National security is linked to energy through the increasing dependence of this country and many others on imported oil, much of it from the politically troubled Middle East; through the danger that nuclear-weapons-relevant knowledge and materials will be transferred from civilian nuclear energy programs into national nuclear arsenals or terrorist bombs; and through the potential for large-scale failures of energy strategy with economic or environmental consequences serious enough to generate or aggravate social and political instability.

Scientific and technological progress, achieved through R&D, is crucial to minimizing current and future difficulties associated with these interactions between energy and well-being, and crucial to maximizing the opportunities. If the pace of such progress is not sufficient, the future will be less prosperous economically, more afflicted environmentally, and more burdened with conflict than most people expect. And if the pace of progress is sufficient elsewhere but not in the United States, this country's position of scientific and technological leadership—and with it

much of the basis of our economic competitiveness, our military security, and our leadership in world affairs-will be compromised.

Past, Present, and Projected Patterns of Energy Supply

The challenges and opportunities associated with the economic, environmental, and national security dimensions of energy have become what they are primarily as a consequence of the tremendous increase in energy use, and especially fossil fuel use, over the past century and a half. This increase, in which world energy use grew 20-fold between 1850 and 1995 and fossil fuel use increased more than 100-fold, arose principally from the combination of population growth and rapid economic development in the industrialized countries.
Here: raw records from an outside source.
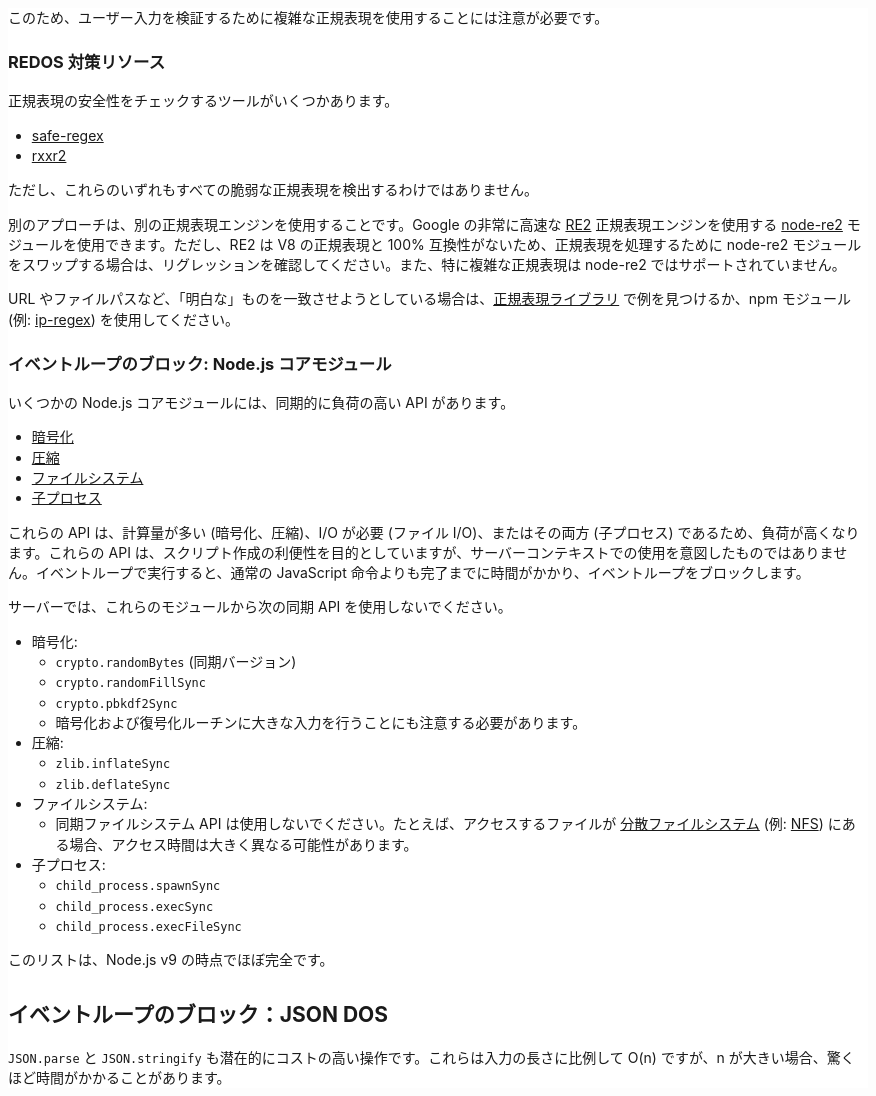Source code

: このため、ユーザー入力を検証するために複雑な正規表現を使用することには注意が必要です。

### REDOS 対策リソース
正規表現の安全性をチェックするツールがいくつかあります。

- [safe-regex](https://github.com/davisjam/safe-regex)
- [rxxr2](https://github.com/superhuman/rxxr2)

ただし、これらのいずれもすべての脆弱な正規表現を検出するわけではありません。

別のアプローチは、別の正規表現エンジンを使用することです。Google の非常に高速な [RE2](https://github.com/google/re2) 正規表現エンジンを使用する [node-re2](https://github.com/uhop/node-re2) モジュールを使用できます。ただし、RE2 は V8 の正規表現と 100% 互換性がないため、正規表現を処理するために node-re2 モジュールをスワップする場合は、リグレッションを確認してください。また、特に複雑な正規表現は node-re2 ではサポートされていません。

URL やファイルパスなど、「明白な」ものを一致させようとしている場合は、[正規表現ライブラリ](http://www.regexlib.com/) で例を見つけるか、npm モジュール (例: [ip-regex](https://www.npmjs.com/package/ip-regex)) を使用してください。

### イベントループのブロック: Node.js コアモジュール

いくつかの Node.js コアモジュールには、同期的に負荷の高い API があります。

- [暗号化](/ja/nodejs/api/crypto)
- [圧縮](/ja/nodejs/api/zlib)
- [ファイルシステム](/ja/nodejs/api/fs)
- [子プロセス](/ja/nodejs/api/child_process)

これらの API は、計算量が多い (暗号化、圧縮)、I/O が必要 (ファイル I/O)、またはその両方 (子プロセス) であるため、負荷が高くなります。これらの API は、スクリプト作成の利便性を目的としていますが、サーバーコンテキストでの使用を意図したものではありません。イベントループで実行すると、通常の JavaScript 命令よりも完了までに時間がかかり、イベントループをブロックします。

サーバーでは、これらのモジュールから次の同期 API を使用しないでください。

- 暗号化:
    - `crypto.randomBytes` (同期バージョン)
    - `crypto.randomFillSync`
    - `crypto.pbkdf2Sync`
    - 暗号化および復号化ルーチンに大きな入力を行うことにも注意する必要があります。
- 圧縮:
    - `zlib.inflateSync`
    - `zlib.deflateSync`
- ファイルシステム:
    - 同期ファイルシステム API は使用しないでください。たとえば、アクセスするファイルが [分散ファイルシステム](https://en.wikipedia.org/wiki/Clustered_file_system#Distributed_file_systems) (例: [NFS](https://en.wikipedia.org/wiki/Network_File_System)) にある場合、アクセス時間は大きく異なる可能性があります。
- 子プロセス:
    - `child_process.spawnSync`
    - `child_process.execSync`
    - `child_process.execFileSync`

このリストは、Node.js v9 の時点でほぼ完全です。


## イベントループのブロック：JSON DOS

`JSON.parse` と `JSON.stringify` も潜在的にコストの高い操作です。これらは入力の長さに比例して O(n) ですが、n が大きい場合、驚くほど時間がかかることがあります。
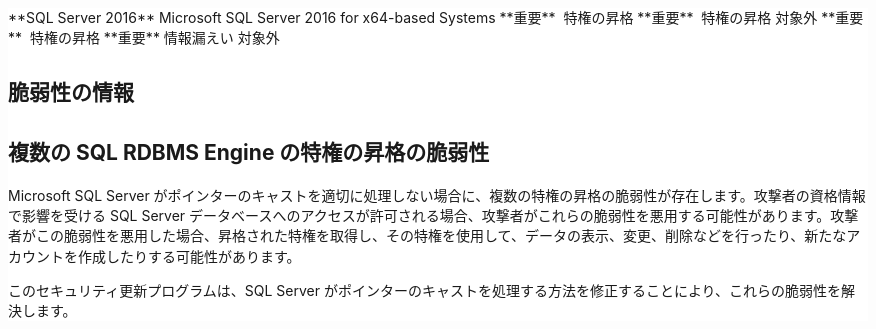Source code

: </td>
</tr>
<tr>
<td style="border:1px solid black;" colspan="7">
**SQL Server 2016**

</td>
</tr>
<tr>
<td style="border:1px solid black;">
Microsoft SQL Server 2016 for x64-based Systems

</td>
<td style="border:1px solid black;">
**重要**   
特権の昇格

</td>
<td style="border:1px solid black;">
**重要**   
特権の昇格

</td>
<td style="border:1px solid black;">
対象外

</td>
<td style="border:1px solid black;">
**重要**   
特権の昇格

</td>
<td style="border:1px solid black;">
**重要**  
情報漏えい

</td>
<td style="border:1px solid black;">
対象外

</td>
</tr>
</table>
 

脆弱性の情報
------------

<span id="sectionToggle4"></span>
複数の SQL RDBMS Engine の特権の昇格の脆弱性
--------------------------------------------

Microsoft SQL Server がポインターのキャストを適切に処理しない場合に、複数の特権の昇格の脆弱性が存在します。攻撃者の資格情報で影響を受ける SQL Server データベースへのアクセスが許可される場合、攻撃者がこれらの脆弱性を悪用する可能性があります。攻撃者がこの脆弱性を悪用した場合、昇格された特権を取得し、その特権を使用して、データの表示、変更、削除などを行ったり、新たなアカウントを作成したりする可能性があります。

このセキュリティ更新プログラムは、SQL Server がポインターのキャストを処理する方法を修正することにより、これらの脆弱性を解決します。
In contrast, by far the largest part of the future growth of world energy use is expected to take place in the currently less developed countries of Asia, Africa, and Latin America. Today, with nearly 80 percent of the world's population, these countries still account for only a third of the energy use. But if recent trends continue (the "business as usual" energy future), they will pass the industrialized countries in total energy use (and in carbon dioxide emissions) between 2020 and 2030, and their growth will be the primary driver of a doubling in global energy use between 1995 and 2030 and a quadrupling between 1995 and 2100.

Energy use in industrialized countries would continue to increase in a business-as-usual future, but not as rapidly as in the less developed countries and not as rapidly as in the past. A business-as-usual energy trajectory for the United States would entail increases in energy use, above the 1995 level, of about 40 percent by 2030 and nearly 75 percent by 2100.
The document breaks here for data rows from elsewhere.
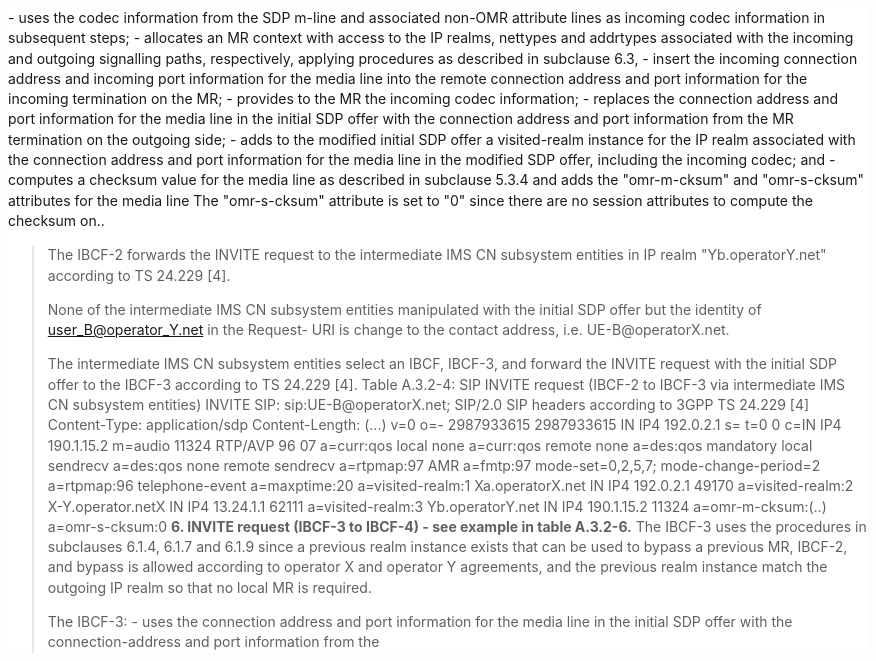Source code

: \- uses the codec information from the SDP m-line and associated non-OMR
attribute lines as incoming codec information in subsequent steps;
\- allocates an MR context with access to the IP realms, nettypes and
addrtypes associated with the incoming and outgoing signalling paths,
respectively, applying procedures as described in subclause 6.3,
\- insert the incoming connection address and incoming port information for
the media line into the remote connection address and port information for the
incoming termination on the MR;
\- provides to the MR the incoming codec information;
\- replaces the connection address and port information for the media line in
the initial SDP offer with the connection address and port information from
the MR termination on the outgoing side;
\- adds to the modified initial SDP offer a visited-realm instance for the IP
realm associated with the connection address and port information for the
media line in the modified SDP offer, including the incoming codec; and
\- computes a checksum value for the media line as described in subclause
5.3.4 and adds the \"omr-m-cksum\" and \"omr-s-cksum\" attributes for the
media line The \"omr-s-cksum\" attribute is set to \"0\" since there are no
session attributes to compute the checksum on..
> The IBCF-2 forwards the INVITE request to the intermediate IMS CN subsystem
> entities in IP realm \"Yb.operatorY.net\" according to TS 24.229 [4].
>
> None of the intermediate IMS CN subsystem entities manipulated with the
> initial SDP offer but the identity of user_B@operator_Y.net in the Request-
> URI is change to the contact address, i.e. UE-B\@operatorX.net.
>
> The intermediate IMS CN subsystem entities select an IBCF, IBCF-3, and
> forward the INVITE request with the initial SDP offer to the IBCF-3
> according to TS 24.229 [4].
Table A.3.2-4: SIP INVITE request (IBCF-2 to IBCF-3 via intermediate IMS CN
subsystem entities)
INVITE SIP: sip:UE-B\@operatorX.net; SIP/2.0
SIP headers according to 3GPP TS 24.229 [4]
Content-Type: application/sdp
Content-Length: (...)
v=0
o=- 2987933615 2987933615 IN IP4 192.0.2.1
s=
t=0 0
c=IN IP4 190.1.15.2
m=audio 11324 RTP/AVP 96 07
a=curr:qos local none
a=curr:qos remote none
a=des:qos mandatory local sendrecv
a=des:qos none remote sendrecv
a=rtpmap:97 AMR
a=fmtp:97 mode-set=0,2,5,7; mode-change-period=2
a=rtpmap:96 telephone-event
a=maxptime:20
a=visited-realm:1 Xa.operatorX.net IN IP4 192.0.2.1 49170
a=visited-realm:2 X-Y.operator.netX IN IP4 13.24.1.1 62111
a=visited-realm:3 Yb.operatorY.net IN IP4 190.1.15.2 11324
a=omr-m-cksum:(..)
a=omr-s-cksum:0
**6\. INVITE request (IBCF-3 to IBCF-4) - see example in table A.3.2-6.**
> The IBCF-3 uses the procedures in subclauses 6.1.4, 6.1.7 and 6.1.9 since a
> previous realm instance exists that can be used to bypass a previous MR,
> IBCF-2, and bypass is allowed according to operator X and operator Y
> agreements, and the previous realm instance match the outgoing IP realm so
> that no local MR is required.
>
> The IBCF-3:
\- uses the connection address and port information for the media line in the
initial SDP offer with the connection-address and port information from the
The fossil fuels-oil, natural gas, and coal-accounted for 75 percent of energy supply worldwide in 1995. The remainder was nuclear energy (6 percent), hydropower (6 percent), and biomass fuels (13 percent, mostly fuelwood in developing countries), with wind, solar, and geothermal energy together contributing less than half a percent. The dominance of the fossil fuels would decline only slowly in a business-as-usual future: the world as a whole would still be obtaining perhaps two-thirds of all its energy needs from fossil fuels in 2030 and half or more in 2100. Fossil fuel resources are adequate to support such an outcome, albeit perhaps with higher dependence on coal than today, relative to oil and gas.

The United States obtained 85 percent of its energy from fossil fuels in 1995, nearly 40 percent from oil alone (of which half was imported). U.S. fossil fuel dependence, like that of the rest of the world, would decline only slowly in a business-as-usual future. U.S. oil imports, according to the "reference" forecast of the Department of Energy, would grow from 9 million barrels per day in 1995 to 14 million barrels per day in 2015 and continue to increase for some time thereafter.